### Задания
• 1. Процитируйте из текста об обсуждении рукописей отрывок от слов «Это - магия» до слов «колец голубого Сатурна.» включительно.
• 2. Напишите, что идёт дальше в тексте об обсуждении рукописей после последних приведённых строк.

---------- Исходный текст ----------

Как умно, доброжелательно, талантливо и, заметьте, – критично можно говорить о представленных на обсуждение рукописях продемонстрировала Молодость вечером 3 февраля. «Легко пишется? Чувствуете слово? Есть стихи, которые самому не нравятся?» –интересовалась Екатерина Трефилова у автора поэтической подборки и рассказа «Грех» Евгения Павлова. И, услышав, что сам себе он поставил бы твердую «четверку», говорила об архитектуре стихосложения, как осознанном делании стихов, о яркости образов, не скрепленных логикой, метафорично подмечала: «Ткань однородная, крой замечательный, а пуговиц так много, что «они забивают» общее впечатление: вроде бы всё хорошо, а восхититься не могу, не получается». И в самом деле, техника стихотворная у парня отменная, сбоев ритма нет, рифмы не тривиальные, и образный строй под стать:

Это - магия старой воды,
Протекающей мимо развалин,
Это – темно-лиловые льды,
Это – узеньких улиц названия.
Этой магией созданы мы –
Невесомые лунные тени,
Что в часы подступающей тьмы
На белесые всходят ступени.
И играют, печальные, там,
Серебристых мерцаний ноктюрны,
Вспоминая затерянный храм,
Меж колец голубого Сатурна.

---------- Данные ----------

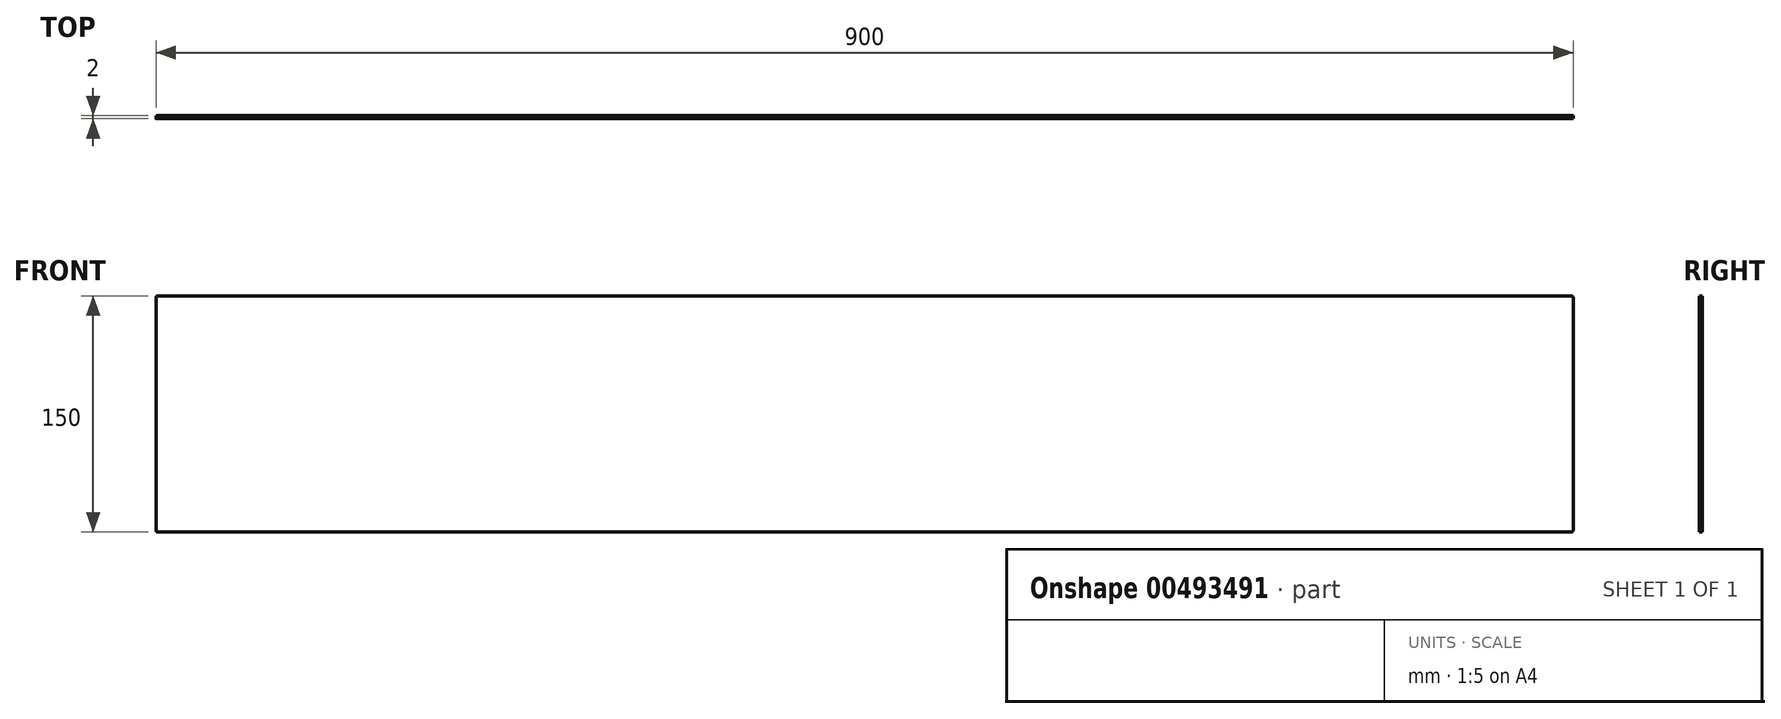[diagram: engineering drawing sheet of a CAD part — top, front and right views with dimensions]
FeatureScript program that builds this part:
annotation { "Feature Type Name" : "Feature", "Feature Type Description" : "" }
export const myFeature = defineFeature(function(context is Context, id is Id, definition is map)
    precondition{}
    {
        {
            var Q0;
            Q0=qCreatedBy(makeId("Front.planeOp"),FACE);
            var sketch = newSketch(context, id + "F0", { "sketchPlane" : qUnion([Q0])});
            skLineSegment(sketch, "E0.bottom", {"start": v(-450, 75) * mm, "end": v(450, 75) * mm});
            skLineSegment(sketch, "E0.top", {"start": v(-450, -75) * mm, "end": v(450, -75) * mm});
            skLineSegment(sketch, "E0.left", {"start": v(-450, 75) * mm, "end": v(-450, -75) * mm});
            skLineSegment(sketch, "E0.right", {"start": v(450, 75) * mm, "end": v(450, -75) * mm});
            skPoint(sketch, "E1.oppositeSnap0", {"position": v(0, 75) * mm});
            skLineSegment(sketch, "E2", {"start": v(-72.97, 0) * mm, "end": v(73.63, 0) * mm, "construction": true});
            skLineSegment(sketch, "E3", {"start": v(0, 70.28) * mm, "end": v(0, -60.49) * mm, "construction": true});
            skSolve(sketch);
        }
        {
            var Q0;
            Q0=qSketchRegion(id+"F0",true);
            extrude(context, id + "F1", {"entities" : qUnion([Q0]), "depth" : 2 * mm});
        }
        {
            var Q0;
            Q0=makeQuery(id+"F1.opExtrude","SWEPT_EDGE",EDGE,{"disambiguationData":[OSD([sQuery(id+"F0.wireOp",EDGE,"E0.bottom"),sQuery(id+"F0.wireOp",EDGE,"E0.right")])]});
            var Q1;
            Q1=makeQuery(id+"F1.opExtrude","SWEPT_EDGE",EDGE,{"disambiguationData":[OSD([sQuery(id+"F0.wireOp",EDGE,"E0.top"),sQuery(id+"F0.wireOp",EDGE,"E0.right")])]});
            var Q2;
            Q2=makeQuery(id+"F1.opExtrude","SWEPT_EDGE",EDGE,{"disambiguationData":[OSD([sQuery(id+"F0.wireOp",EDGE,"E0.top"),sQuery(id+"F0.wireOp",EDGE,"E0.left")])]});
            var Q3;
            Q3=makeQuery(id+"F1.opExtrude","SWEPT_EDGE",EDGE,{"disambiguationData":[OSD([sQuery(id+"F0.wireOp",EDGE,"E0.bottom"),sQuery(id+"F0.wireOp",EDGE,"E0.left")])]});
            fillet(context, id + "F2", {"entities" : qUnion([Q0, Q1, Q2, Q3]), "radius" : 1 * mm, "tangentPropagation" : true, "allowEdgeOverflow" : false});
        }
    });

----------
---------- Данные ----------

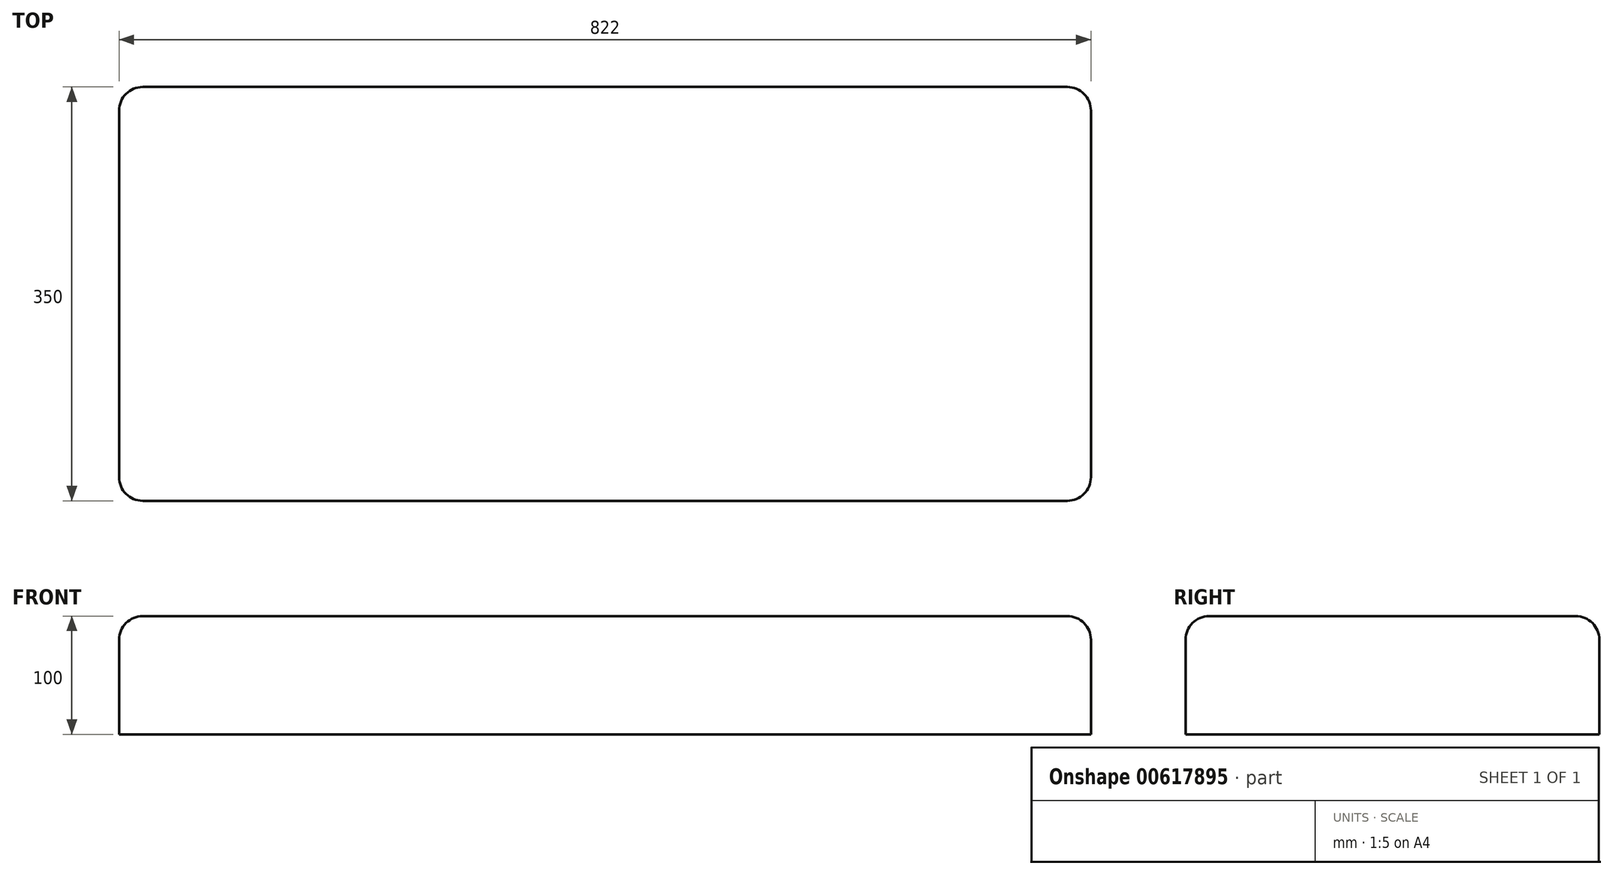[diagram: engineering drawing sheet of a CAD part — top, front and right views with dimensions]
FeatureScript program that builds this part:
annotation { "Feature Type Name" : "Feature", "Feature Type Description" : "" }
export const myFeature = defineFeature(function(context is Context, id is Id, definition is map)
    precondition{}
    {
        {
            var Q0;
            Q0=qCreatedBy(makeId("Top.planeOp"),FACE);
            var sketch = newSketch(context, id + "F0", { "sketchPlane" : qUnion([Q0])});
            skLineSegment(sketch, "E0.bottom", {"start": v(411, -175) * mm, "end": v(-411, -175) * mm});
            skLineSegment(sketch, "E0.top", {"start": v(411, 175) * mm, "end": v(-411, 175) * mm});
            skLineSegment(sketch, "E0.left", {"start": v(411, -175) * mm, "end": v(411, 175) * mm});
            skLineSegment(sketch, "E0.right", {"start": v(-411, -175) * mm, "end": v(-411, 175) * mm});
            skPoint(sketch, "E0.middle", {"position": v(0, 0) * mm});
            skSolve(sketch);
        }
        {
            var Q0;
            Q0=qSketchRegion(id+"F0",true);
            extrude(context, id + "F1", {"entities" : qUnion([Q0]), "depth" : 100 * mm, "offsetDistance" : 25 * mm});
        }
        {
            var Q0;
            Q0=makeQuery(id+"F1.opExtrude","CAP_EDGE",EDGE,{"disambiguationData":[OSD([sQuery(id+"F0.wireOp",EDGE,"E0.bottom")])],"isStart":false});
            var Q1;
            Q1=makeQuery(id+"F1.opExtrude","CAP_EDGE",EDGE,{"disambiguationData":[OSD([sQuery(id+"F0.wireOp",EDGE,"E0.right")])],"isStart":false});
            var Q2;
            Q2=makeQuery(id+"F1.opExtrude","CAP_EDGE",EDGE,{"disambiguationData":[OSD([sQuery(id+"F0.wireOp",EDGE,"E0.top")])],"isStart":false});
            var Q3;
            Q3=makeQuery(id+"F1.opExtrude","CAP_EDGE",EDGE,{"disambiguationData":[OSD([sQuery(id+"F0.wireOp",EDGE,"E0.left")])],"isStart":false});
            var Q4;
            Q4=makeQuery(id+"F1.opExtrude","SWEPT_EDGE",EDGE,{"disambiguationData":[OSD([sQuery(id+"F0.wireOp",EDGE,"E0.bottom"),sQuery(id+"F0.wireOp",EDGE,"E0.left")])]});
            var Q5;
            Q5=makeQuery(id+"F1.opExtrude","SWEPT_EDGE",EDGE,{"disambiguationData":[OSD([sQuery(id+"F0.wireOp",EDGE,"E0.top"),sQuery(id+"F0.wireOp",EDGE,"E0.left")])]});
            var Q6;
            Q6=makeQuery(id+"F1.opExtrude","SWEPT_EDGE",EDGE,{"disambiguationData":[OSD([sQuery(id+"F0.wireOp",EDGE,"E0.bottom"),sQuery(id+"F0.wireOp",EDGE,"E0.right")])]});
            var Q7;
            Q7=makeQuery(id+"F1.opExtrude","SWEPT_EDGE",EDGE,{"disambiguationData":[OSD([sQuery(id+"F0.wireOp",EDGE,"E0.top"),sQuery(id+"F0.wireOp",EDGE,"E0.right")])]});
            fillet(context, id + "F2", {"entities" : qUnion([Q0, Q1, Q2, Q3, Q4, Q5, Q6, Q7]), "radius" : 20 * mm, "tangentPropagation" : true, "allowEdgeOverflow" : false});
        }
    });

----------
---------- Данные ----------

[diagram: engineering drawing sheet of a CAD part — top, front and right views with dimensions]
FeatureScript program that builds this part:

----------

### Результаты
• 1.
Это - магия старой воды,
Протекающей мимо развалин,
Это – темно-лиловые льды,
Это – узеньких улиц названия.
Этой магией созданы мы –
Невесомые лунные тени,
Что в часы подступающей тьмы
На белесые всходят ступени.
И играют, печальные, там,
Серебристых мерцаний ноктюрны,
Вспоминая затерянный храм,
Меж колец голубого Сатурна.

• 2.
Но технику, образность и владение словом подмечая, не забывали сказать о минорном настрое, риторике тоски, стремлении выразить «более сложное через пустые формы». Островской-Стародумовой не хватало языка, Снейку – глубины, мне – вкуса жизни, живой, настоящей. Впрочем, нет, выразился я несколько иначе, заметив, что послевкусие некоторых стихотворений перебивается вкусом жизни. Рукопись-то читал в начале недели и в конце, а в промежутке между прочтениями было столько дел: альманах получал, на телевидении снимался, с Ригой переписывался по «электронке»... И получилось так, что впечатления от первого прочтения напрочь забылись, стерлись настолько, что во второй раз как бы заново знакомился с рукописью, с чистого листа. А поэтический аромат эпохи должен быть более стойким, даже если впитан этот аромат Евгением у поэзии серебряного века.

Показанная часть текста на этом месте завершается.